Grundlage der Deutschen Methode war vor allem das Arcanum. Das Arcanum ist eine acht Seiten umfassende Schrift, in der Heinicke (als seine Erfindung) die Laute über den Geschmackssinn (z.B. mit Essig für i, Zuckerwasser für o, Wermutextrakt für e, reines Wasser für a und Baumöl für u) – ergänzt durch den Tastsinn – anbilden wollte. Die Schrift verfasste er bereits 1772, also noch während seiner Eppendorfer Zeit ([5], S. 53). Samuel Heinicke hielt die Schrift bzw. den Inhalt geheim, was zu zahlreichen Spekulationen führte. Erst durch Ernst Stötzner, der durch Schenkung in Besitz des Arcanums gekommen war, wurde der Inhalt bekannt, nachdem dieser das Siegel gebrochen hatte. Das Arcanum erwies sich als bedeutungslos. Als einer der möglichen Gründe, warum Heinicke die Schrift geheim hielt, wird angenommen, dass diese der finanziellen Absicherung bzw. Vorsorge seiner Familie galt. Seine Ehefrau Anna Catharina Heinicke war 30 Jahre jünger als er. Beide waren in zweiter Ehe verheiratet, nachdem der erste Partner jeweils verstorben war. Obwohl in der Fachliteratur ausschließlich Samuel Heinicke als Gründer der Taubstummenanstalt zu Leipzig gilt, erschließt sich aus heutiger Sicht, dass die Ehefrau von Samuel Heinicke wesentlichen Anteil daran hatte, dass die Einrichtung auch bestehen konnte. Die Taubstummenanstalt war (wie nahezu alle der später gegründeten Einrichtungen) ein „Familienunternehmen“, das (nur) durch die Mitwirkung der Ehefrau und weiterer Familienmitglieder, z.B. Heinickes Kinder aus erster Ehe, bestehen konnte.
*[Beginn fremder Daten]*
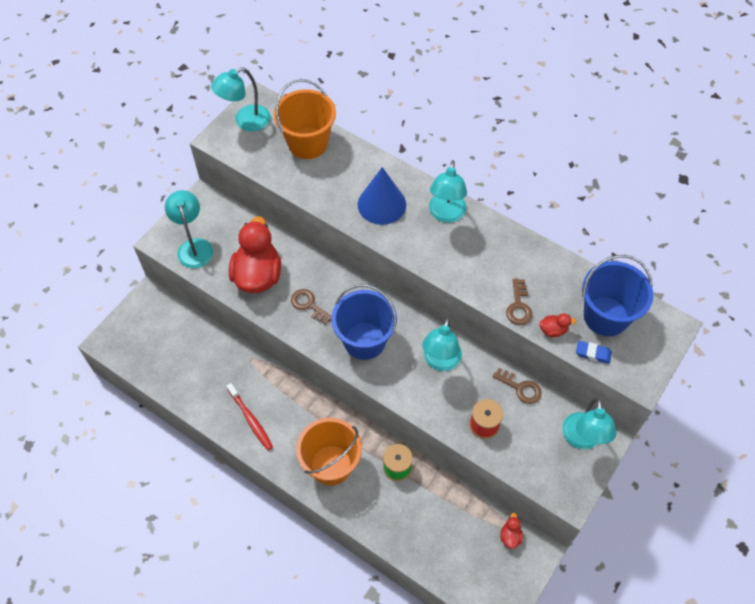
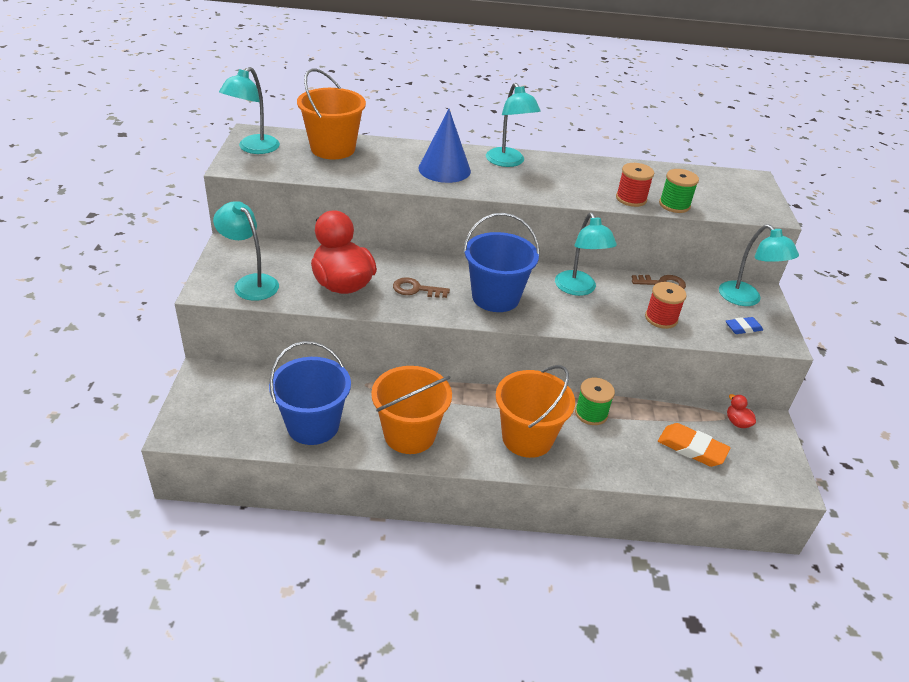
camera: 35 degrees left, 20 degrees down
red toothbrush [227,383,273,450] -> orange bucket [371,366,452,454]
brown key [506,279,532,325] -> red spool [616,163,654,207]
red duck [540,314,576,337] -> green spool [659,169,699,213]
blue eraser [576,341,612,364] -> blue eraser moved to [726,317,763,334]
blue bucket [582,255,653,336] -> blue bucket moved to [269,341,351,445]
none -> orange eraser [658,423,731,467]

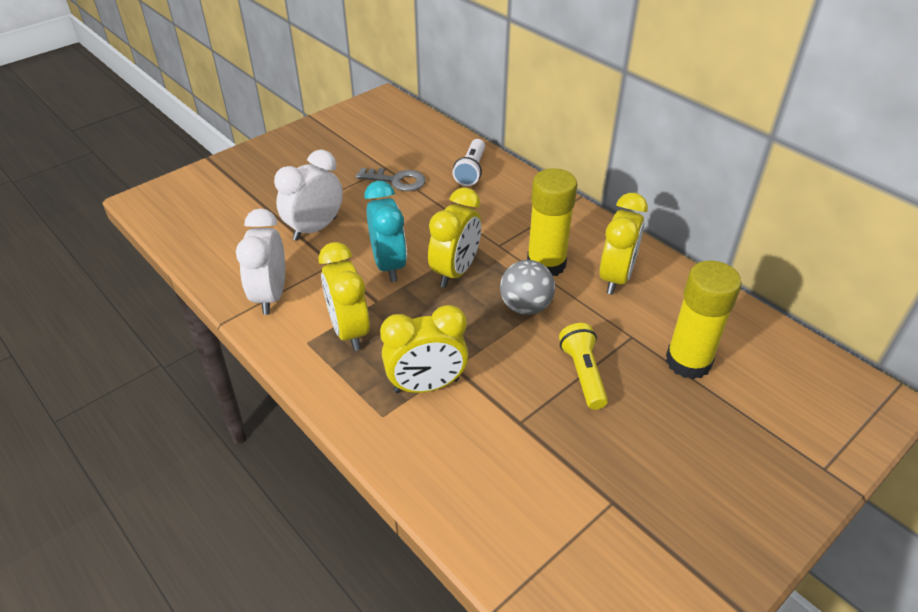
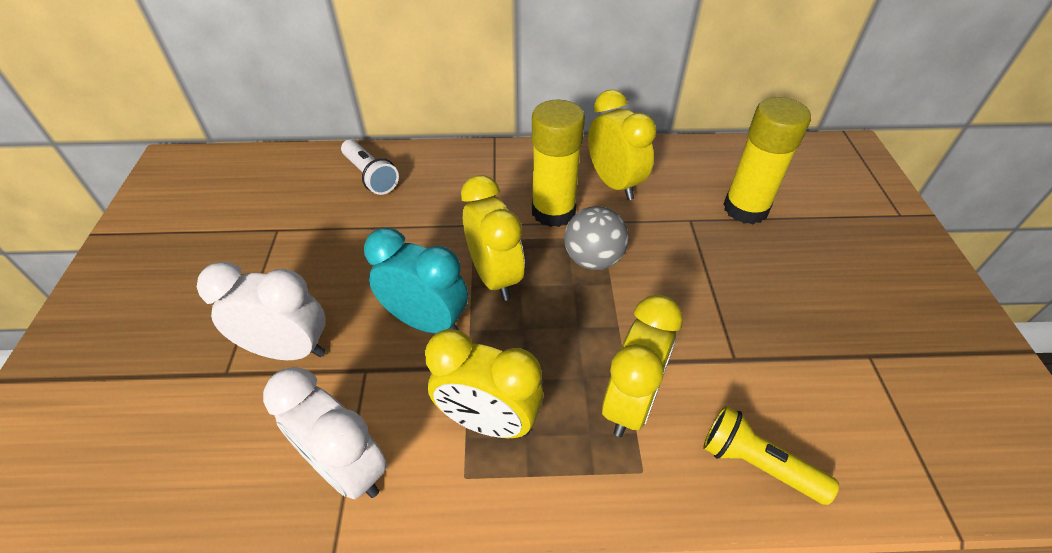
camera: 50 degrees left, 5 degrees up
white clock [274,150,343,241] -> white clock turned 105 degrees clockwise [197,262,325,360]
grey key [356,168,425,191] -> none
yellow flashlight [559,323,608,410] -> yellow flashlight moved to [703,406,839,505]

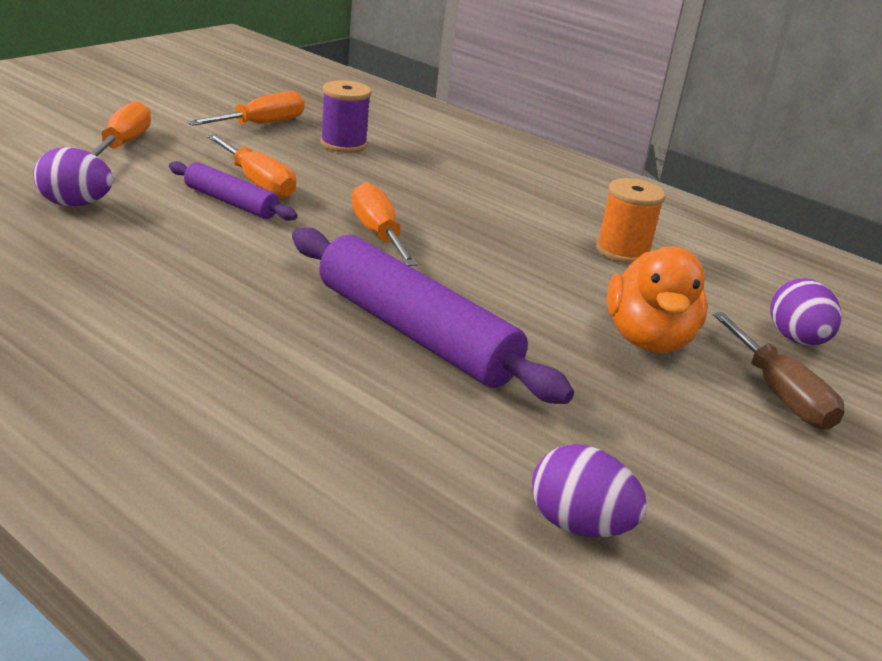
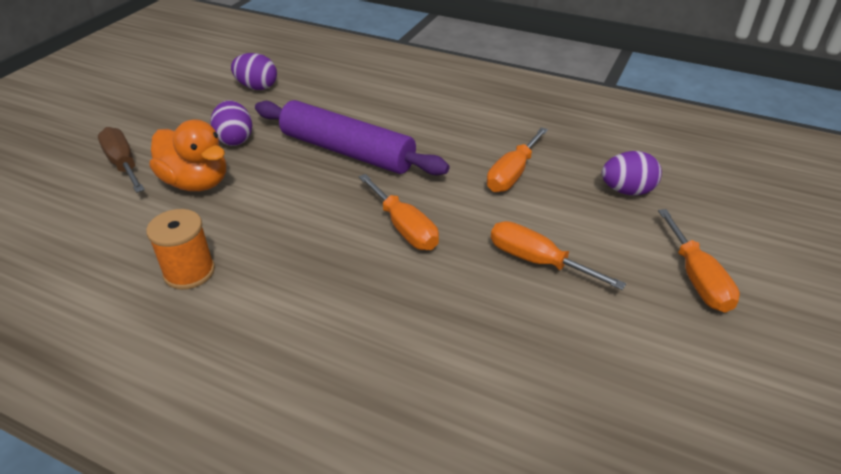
camera: 170 degrees right, 10 degrees up
purple rolling pin [169,161,298,221] -> none
orange screwdriver [187,91,305,126] -> orange screwdriver moved to [487,127,548,192]
purple spool [320,80,371,153] -> none
orange duck [607,247,707,353] -> orange duck turned 135 degrees clockwise [150,119,226,191]
purple egg [770,278,841,346] -> purple egg moved to [210,100,252,146]

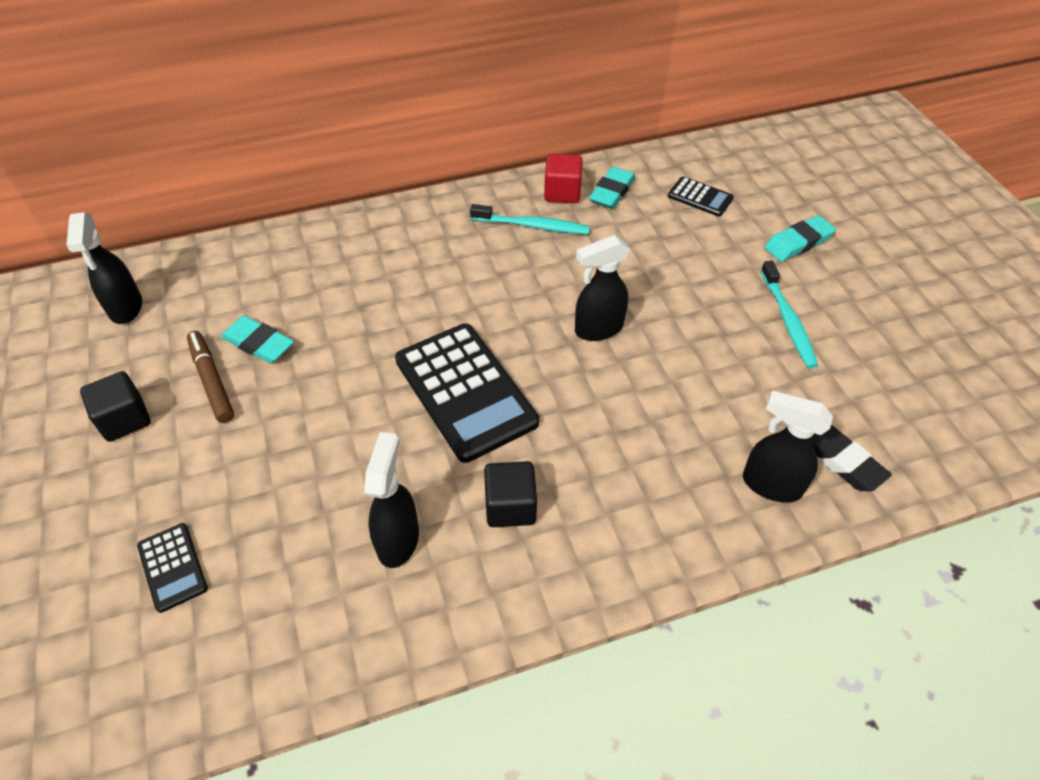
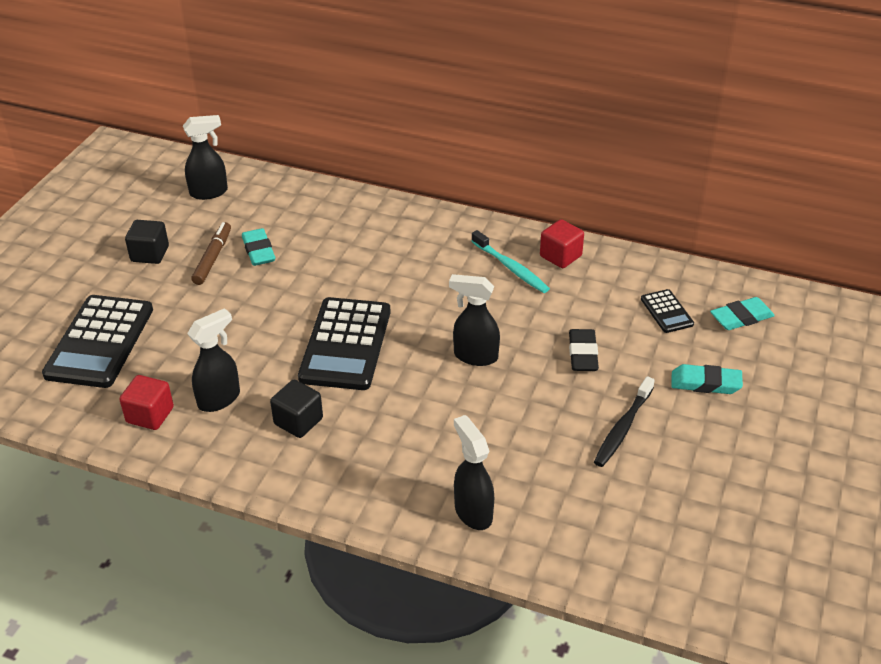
camera: 40 degrees right, 10 degrees down
black spray bottle [66,212,142,324] -> black spray bottle turned 135 degrees counterclockwise [183,115,228,200]
black calculator [137,523,208,613] -> black calculator [42,295,153,388], size x2.10
turquoise eraser [589,167,636,209] -> turquoise eraser moved to [710,297,775,330]
turquoise toothbrush [761,261,818,368] -> black toothbrush [594,376,655,467]
black eraser [811,425,892,491] -> black eraser moved to [569,329,599,371]
none -> red cube [119,375,174,430]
Anna Catharina Heinicke hatte zudem zwei gehörlose Brüder [7], wodurch sie Erfahrungen und Kompetenzen im Umgang mit Taubstummen bzw. Hörgeschädigten hatte und einbrachte. Nach dem Tod von Samuel Heinicke – die Taubstummenanstalt in Leipzig bestand zu diesem Zeitpunkt 12 Jahre – betrieb seine Frau Anna Catharina Heinicke die Schule weiter. Frau Heinicke übernahm die Schule in einem kritischen Zustand: Samuel Heinicke hatte sich in den letzten Jahren vor seinem Tod nach zahlreichen Fehlschlägen aus der Öffentlichkeit zurückgezogen, die Schule befand sich in einer schlechten finanziellen Lage, es herrschte Lehrermangel und die Anstalt konnte nur geringe Ausbildungsergebnisse nachweisen. In Heinickes Todesjahr besuchten nur zwei Schüler das Institut.
Itterheim [8] betrachtet das Lebenswerk Samuel Heinickes und schätzt im Gesamtüberblick ein, dass er etwa 100 taube Schülerinnen und Schüler betreut hat.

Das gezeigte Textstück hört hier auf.